In the Eastern Orthodox church, the most common liturgy is that of St. John's. However the St. Basil liturgy is prayed twice a year and St. James is done once a year (depending on certain factors).
Now I've noticed that in the St. James' liturgy, communion is received in the hand (so I've been told), and the celebrant faces the people -something I find strange or just modern catholic. As for the St. Basil liturgy, it is exactly the same except for the prayers and one or 2 chants.

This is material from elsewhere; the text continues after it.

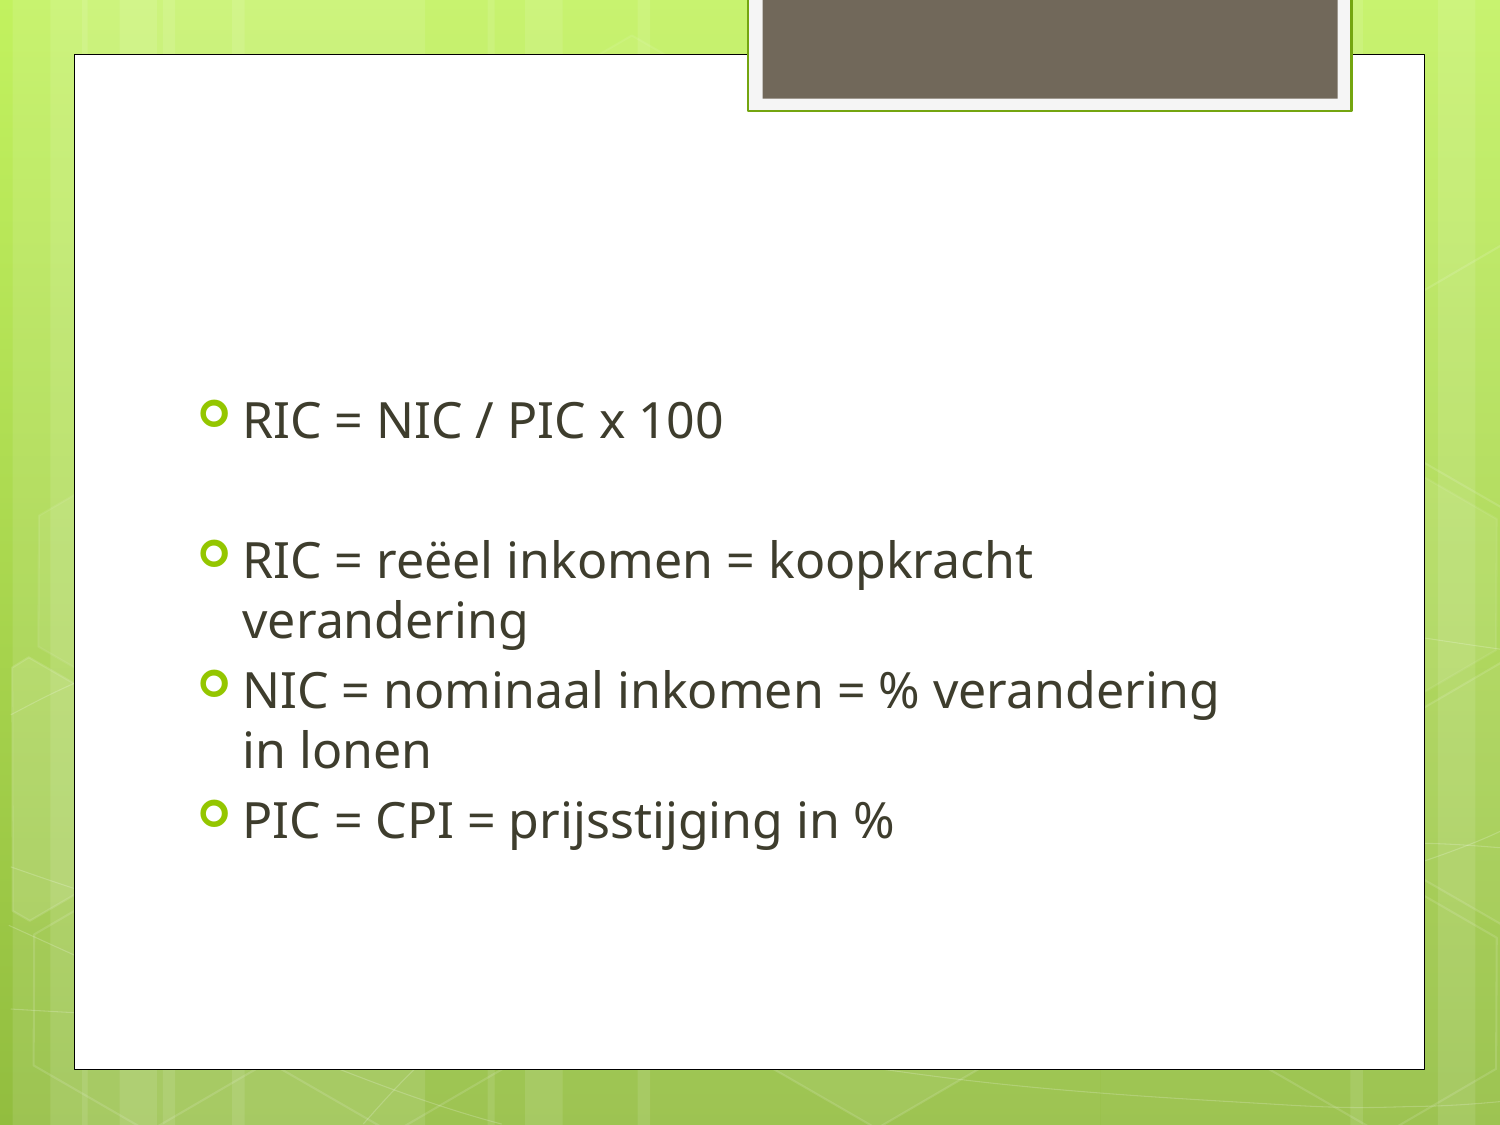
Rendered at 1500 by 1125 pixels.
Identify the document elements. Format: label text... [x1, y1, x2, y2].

list RIC = NIC / PIC x 100 RIC = reëel inkomen = koopkracht verandering NIC = nominaal inkomen = % verandering in lonen PIC = CPI = prijsstijging in % [171, 381, 1283, 957]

I've seen a Syrian Orthodox liturgy which I believe is the original St. James liturgy and the celebrant is not facing the people as the Byzantine St. James' liturgy does. My qestion is: which liturgy is more authentic in practise- NOT language or style of singing etc: the Syriac or Byzantine St. James? I was thinking perhaps the Byzantine version is more authentic because back in the 4th century, they would've been praying this liturgy first. THEN John Chrysostom penned his own. So the Byzantine St. James would've been the 4th century version of the liturgy (except in byzantine chant rather than syriac chant), and the Syriac liturgy of today is he gradual evolution of that original St. James liturgy.
Now, I'm not saying that the Byzantines are to be credited for the St. James liturgy AT ALL. What I'm saying is that the Byzantine would have received this liturgy from Jerusalem (ie. Syriac?) and have kept this liturgy unchanged as it is only to be prayed once a year- once St. John Chrysostom's liturgy was fully adopted by Constantinople. The liturgy of St. John is the liturgy which the byzantines allowed to evolve liturgically over the centuries.
These are just my speculations and I could be way off. Is this correct at all?